The intelligent chip is connected with the user mobile phone in a wireless way, the user mobile phone sends instructions of timing wake-up time and wake-up mode to the intelligent chip through the WiFi module,

The display module is connected with the intelligent chip, the wake-up time is displayed on the display module,

Transmitting an instruction represented by a key to the intelligent chip by pressing the key, the intelligent chip performing operations of inputting and outputting instruction information according to the key instruction,

The condenser microphone is connected to the ADC port of the smart chip,

The DAC chip converts the digital signal output by the intelligent chip into an analog signal, the output end of the DAC chip is sequentially connected with the voltage-controlled resistor, the light-emitting diode array module, the NMOS tube and the grounding end, and the on and off of the NMOS tube is controlled by the intelligent chip.

4. The system of claim 3 wherein the output voltage of the DAC chip is configured to control the voltage-controlled resistor to control the amount of current flowing through the led array module, wherein the brightness of the leds in the led array module varies with the current.

5. The light wakeup system according to claim 4, wherein when the wakeup service is started, the brightness of the light emitting diode is controlled by the smart chip to be changed from minimum to maximum, and to be continuously lit for 3 seconds at the maximum brightness, and then to be extinguished for 0.5 seconds, and this operation is repeated, and when the wakeup service is stopped, the brightness of the light emitting diode is controlled to be reduced to 1/3 of the maximum brightness and maintained by the smart chip.

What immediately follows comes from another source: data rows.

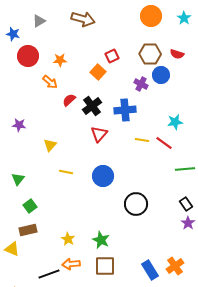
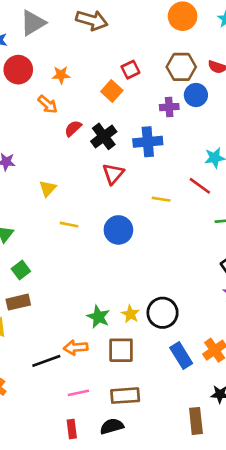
gray triangle: (39, 21) -> (33, 23), size x1.5
purple cross: (141, 84) -> (169, 107), turned -32
yellow line: (142, 140) -> (161, 199), moved
black circle: (136, 204) -> (163, 313), moved
yellow star: (68, 239) -> (130, 314), moved
green star: (101, 240) -> (98, 317), moved

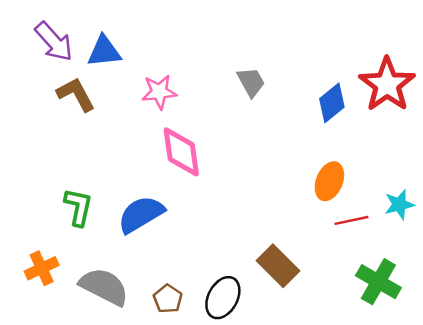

6. The system of claim 3, wherein the 16 keys of the key array module are arranged in four rows and four columns, including a number key and a command key,

The number key comprises: 0.1, 2, 3, 4, 5, 6, 7, 8 and 9,

The command key comprises: six keys of confirm, delete, timing, real-time calibration, reset and standby functions.

7. An optical wakeup system according to claim 3, wherein pressing the timing key sets a wakeup service time, wherein the wakeup service time sets different wakeup times,

Pressing the standby button once can enable the intelligent chip to be in a standby state, and pressing the standby button once again can enable the intelligent chip to be in a starting state.

8. A system as claimed in claim 3, wherein the digital signal analog output from the smart chip to the DAC chip is 12 bits.

9. A light waking system according to claim 3 wherein the capacitive microphone detects and records sounds of a served object to be waked up,

Before starting the awakening service, the capacitor microphone detects and records the sound of the awakened service object in a state of falling asleep, inputs a recording signal into the intelligent chip for storage,

When the wake-up service is started, the condenser microphone detects sounds around the awakened service object and listens, and a listening sound signal is input into the intelligent chip.